* **Quoted passage**:
==========

Hi Carsten

Thank you for your comments concerning computer architecture. I feared that
the problem will lie there, but simply could not believe in that big
difference. In the PC world 10x speed difference means 5 yrs older machine.

> When you then take the m515 with it's Motorola 68K processor - there's NO
FPU

There are no FP operations involved - int DCT is used.

> (another fact: the 'official' JPEG decoding source has in my opinion a too
much
> overhead.. you may write your own image compression code based on
> DCT->quantization->compression of the quantized output(Huffman + RLE or
LZ77)

I improved a few places but the net gain was small. Overhead you mention
does not impact the speed.
I analyzed the bottlenecks using MS VC++ profiler on a PC. Major consumers
are written very effectivelly. (I am quite sure that any gains here would
require using assembler.) I would like to profile on the Palm, but don't
know how to do it. (I don't expect that emulator profiling would provide
more relevant results. Or am I wrong?)

==========

* **Supplied records**:

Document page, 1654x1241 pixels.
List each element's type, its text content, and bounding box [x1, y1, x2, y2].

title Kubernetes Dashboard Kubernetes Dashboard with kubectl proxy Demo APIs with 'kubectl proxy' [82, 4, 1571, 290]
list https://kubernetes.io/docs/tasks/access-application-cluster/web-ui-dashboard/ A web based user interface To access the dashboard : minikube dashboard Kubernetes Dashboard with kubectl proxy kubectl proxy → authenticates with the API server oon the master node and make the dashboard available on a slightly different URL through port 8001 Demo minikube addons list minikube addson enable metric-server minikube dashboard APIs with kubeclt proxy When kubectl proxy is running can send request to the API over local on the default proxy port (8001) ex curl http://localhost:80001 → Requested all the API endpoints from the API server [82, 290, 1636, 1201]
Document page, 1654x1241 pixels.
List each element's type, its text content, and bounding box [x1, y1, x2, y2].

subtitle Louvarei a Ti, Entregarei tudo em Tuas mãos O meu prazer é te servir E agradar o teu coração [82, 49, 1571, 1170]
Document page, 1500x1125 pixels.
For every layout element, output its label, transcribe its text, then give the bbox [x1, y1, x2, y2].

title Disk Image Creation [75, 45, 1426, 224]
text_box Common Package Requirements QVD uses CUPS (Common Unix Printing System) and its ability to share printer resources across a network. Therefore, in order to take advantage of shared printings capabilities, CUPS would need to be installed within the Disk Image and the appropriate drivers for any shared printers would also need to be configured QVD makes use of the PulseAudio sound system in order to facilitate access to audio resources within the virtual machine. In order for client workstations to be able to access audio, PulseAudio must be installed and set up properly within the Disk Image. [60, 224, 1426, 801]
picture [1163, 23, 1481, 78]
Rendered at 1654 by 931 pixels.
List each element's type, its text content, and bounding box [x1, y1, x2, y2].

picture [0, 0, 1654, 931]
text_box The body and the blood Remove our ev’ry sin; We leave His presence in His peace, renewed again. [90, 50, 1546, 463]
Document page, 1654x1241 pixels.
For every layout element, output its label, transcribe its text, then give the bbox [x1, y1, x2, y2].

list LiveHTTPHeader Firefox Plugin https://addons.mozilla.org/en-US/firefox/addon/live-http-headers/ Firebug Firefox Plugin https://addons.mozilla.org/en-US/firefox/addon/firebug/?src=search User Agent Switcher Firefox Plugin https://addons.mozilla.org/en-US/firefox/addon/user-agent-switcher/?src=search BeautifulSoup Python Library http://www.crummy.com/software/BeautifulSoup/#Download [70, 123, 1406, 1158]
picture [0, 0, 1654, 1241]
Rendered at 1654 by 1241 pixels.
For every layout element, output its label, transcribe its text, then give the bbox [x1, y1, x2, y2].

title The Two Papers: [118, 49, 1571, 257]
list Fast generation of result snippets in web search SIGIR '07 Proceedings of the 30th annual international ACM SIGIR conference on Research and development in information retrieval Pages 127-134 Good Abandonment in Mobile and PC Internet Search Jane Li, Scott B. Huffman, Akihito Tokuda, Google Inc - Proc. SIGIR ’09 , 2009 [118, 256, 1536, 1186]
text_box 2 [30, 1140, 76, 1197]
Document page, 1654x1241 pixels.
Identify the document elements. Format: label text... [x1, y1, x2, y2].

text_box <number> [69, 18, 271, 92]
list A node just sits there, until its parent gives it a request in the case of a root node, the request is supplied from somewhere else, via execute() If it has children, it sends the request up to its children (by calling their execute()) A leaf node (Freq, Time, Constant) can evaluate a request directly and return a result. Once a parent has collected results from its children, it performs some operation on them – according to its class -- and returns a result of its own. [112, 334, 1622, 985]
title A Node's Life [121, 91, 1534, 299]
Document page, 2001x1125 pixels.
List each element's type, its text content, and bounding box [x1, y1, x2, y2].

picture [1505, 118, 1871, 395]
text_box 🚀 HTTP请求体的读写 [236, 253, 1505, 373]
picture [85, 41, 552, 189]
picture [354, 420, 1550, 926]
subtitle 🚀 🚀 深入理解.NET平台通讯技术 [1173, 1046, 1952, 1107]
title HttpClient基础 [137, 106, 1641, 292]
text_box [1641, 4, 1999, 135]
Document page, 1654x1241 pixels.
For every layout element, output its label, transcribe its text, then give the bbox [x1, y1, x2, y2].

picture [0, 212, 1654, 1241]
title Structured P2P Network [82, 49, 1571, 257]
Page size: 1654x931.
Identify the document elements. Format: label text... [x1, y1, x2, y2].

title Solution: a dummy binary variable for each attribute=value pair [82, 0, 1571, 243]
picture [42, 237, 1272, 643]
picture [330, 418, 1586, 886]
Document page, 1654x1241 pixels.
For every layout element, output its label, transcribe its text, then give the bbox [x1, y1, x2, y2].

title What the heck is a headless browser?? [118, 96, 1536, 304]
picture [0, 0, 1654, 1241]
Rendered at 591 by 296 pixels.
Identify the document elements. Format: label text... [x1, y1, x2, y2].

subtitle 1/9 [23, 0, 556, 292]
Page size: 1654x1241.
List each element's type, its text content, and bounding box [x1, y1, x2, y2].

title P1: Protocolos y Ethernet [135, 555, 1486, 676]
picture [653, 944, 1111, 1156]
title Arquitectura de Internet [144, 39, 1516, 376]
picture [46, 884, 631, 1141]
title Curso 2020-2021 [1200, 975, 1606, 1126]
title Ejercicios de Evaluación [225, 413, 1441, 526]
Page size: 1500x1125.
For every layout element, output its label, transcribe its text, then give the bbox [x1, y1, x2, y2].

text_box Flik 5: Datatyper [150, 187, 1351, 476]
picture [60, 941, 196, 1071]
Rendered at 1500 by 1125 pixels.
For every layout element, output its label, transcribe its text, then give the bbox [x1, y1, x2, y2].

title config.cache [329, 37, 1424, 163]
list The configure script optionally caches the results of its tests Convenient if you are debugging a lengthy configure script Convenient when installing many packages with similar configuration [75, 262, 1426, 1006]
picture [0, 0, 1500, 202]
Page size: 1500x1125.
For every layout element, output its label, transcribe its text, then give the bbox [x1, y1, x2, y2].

==========

* **Set task**: Copy out the part of the email that starts with the words containing "There are no" and ends with "impact the speed.", keeping every word the same. The records have nothing to do with the email.

* **Solution below**:
There are no FP operations involved - int DCT is used.

> (another fact: the 'official' JPEG decoding source has in my opinion a too
much
> overhead.. you may write your own image compression code based on
> DCT->quantization->compression of the quantized output(Huffman + RLE or
LZ77)

I improved a few places but the net gain was small. Overhead you mention
does not impact the speed.